» **Texte extrait**:
....................

Terre de Liens

Tout au long de la campagne, de nombreuses organisations (associations, syndicats, collectifs, etc) sollicitent Jean-Luc Mélenchon pour qu’il détaille ses propositions sur des enjeux qui les concernent. L’équipe du programme et les groupes thématiques répondent, pour chacune de ces demandes, en développant des points précis de notre programme l’Avenir en commun.

Terre de Liens est un mouvement citoyen reconnu d’utilité publique qui préserve les terres agricoles afin d’y développer des usages solidaires respectueux.

Votre analyse des problématiques et enjeux liés à la terre agricole en France

La libéralisation des marchés, la baisse des prix payés aux producteur·ices et la captation d’une grande partie de la valeur ajoutée par les firmes de l’amont et de l’aval engagent les agriculteurs et agricultrices dans une folle « course à la compétitivité ». La production agricole se concentre dans un nombre de plus en plus réduit d’exploitations. Plus de la moitié des exploitations et des emplois agricoles ont disparu en 25 ans – dont 100 000 exploitations au cours des 10 dernières années – et 200 000 exploitant·es supplémentaires partiront en retraite d’ici à 2030 !

Les plus grandes exploitations s’agrandissent encore davantage en acquérant les terres de celles et ceux qui ont été exclu·es. Le modèle agro-industriel a conduit au développement d’exploitations agricoles de plus en plus concentrées et spécialisées, intenses en capital, et de ce fait difficiles à transmettre. C’est d’autant plus vrai qu’en raison de la faiblesse du système de protection sociale dans le secteur agricole, ces exploitations constituent souvent le seul capital-retraite de leurs propriétaires.

La majorité des agriculteur·ices sont victimes de ce modèle. De nombreux jeunes renoncent à s’installer du fait de la difficulté d’accéder au foncier, du montant des investissements nécessaires, des perspectives incertaines de revenu et de l’absence de soutien public. Nous assistons à une situation absurde de « paysan·nes sans terres » sur notre territoire, alors que le chômage atteint des records.

....................

» **Consigne donnée 1**: Recopiez le passage du texte sur Terre de Liens qui va de « La libéralisation des » jusqu'à « d’ici à 2030 ! ».

» **Enregistrements fournis**:
....................

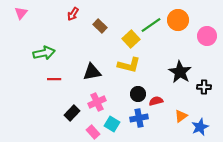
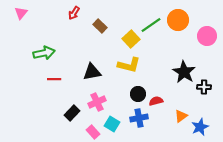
red arrow: moved 1 px right, 1 px up
black star: moved 4 px right
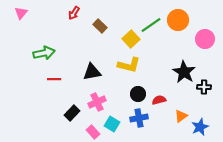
pink circle: moved 2 px left, 3 px down
red semicircle: moved 3 px right, 1 px up
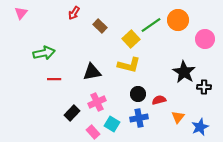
orange triangle: moved 3 px left, 1 px down; rotated 16 degrees counterclockwise
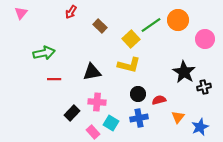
red arrow: moved 3 px left, 1 px up
black cross: rotated 16 degrees counterclockwise
pink cross: rotated 30 degrees clockwise
cyan square: moved 1 px left, 1 px up
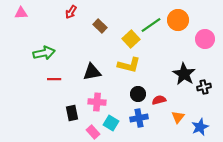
pink triangle: rotated 48 degrees clockwise
black star: moved 2 px down
black rectangle: rotated 56 degrees counterclockwise
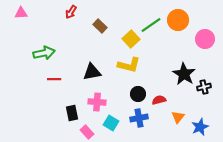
pink rectangle: moved 6 px left
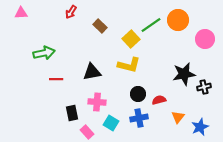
black star: rotated 30 degrees clockwise
red line: moved 2 px right
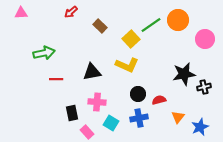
red arrow: rotated 16 degrees clockwise
yellow L-shape: moved 2 px left; rotated 10 degrees clockwise
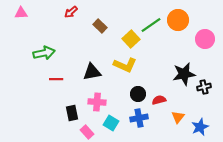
yellow L-shape: moved 2 px left
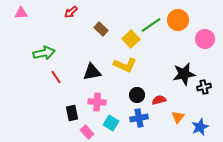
brown rectangle: moved 1 px right, 3 px down
red line: moved 2 px up; rotated 56 degrees clockwise
black circle: moved 1 px left, 1 px down
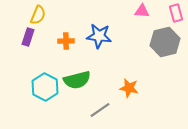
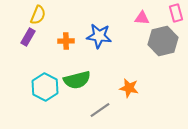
pink triangle: moved 7 px down
purple rectangle: rotated 12 degrees clockwise
gray hexagon: moved 2 px left, 1 px up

....................

» **Consigne donnée 2**: Dans les enregistrements, réécrivez uniquement les lignes allant de celle qui contient « pink circle: moved 2 px left, 3 px down » jusqu'à celle qui contient « orange triangle: moved », en substituant « anticlockwise » à « counterclockwise » sans modifier quoi que ce soit d'autre. N'incluez pas les images dans votre réponse.

» **Résultat de l'exercice 1**:
La libéralisation des marchés, la baisse des prix payés aux producteur·ices et la captation d’une grande partie de la valeur ajoutée par les firmes de l’amont et de l’aval engagent les agriculteurs et agricultrices dans une folle « course à la compétitivité ». La production agricole se concentre dans un nombre de plus en plus réduit d’exploitations. Plus de la moitié des exploitations et des emplois agricoles ont disparu en 25 ans – dont 100 000 exploitations au cours des 10 dernières années – et 200 000 exploitant·es supplémentaires partiront en retraite d’ici à 2030 !

» **Résultat de l'exercice 2**:
pink circle: moved 2 px left, 3 px down
red semicircle: moved 3 px right, 1 px up
orange triangle: moved 3 px left, 1 px down; rotated 16 degrees anticlockwise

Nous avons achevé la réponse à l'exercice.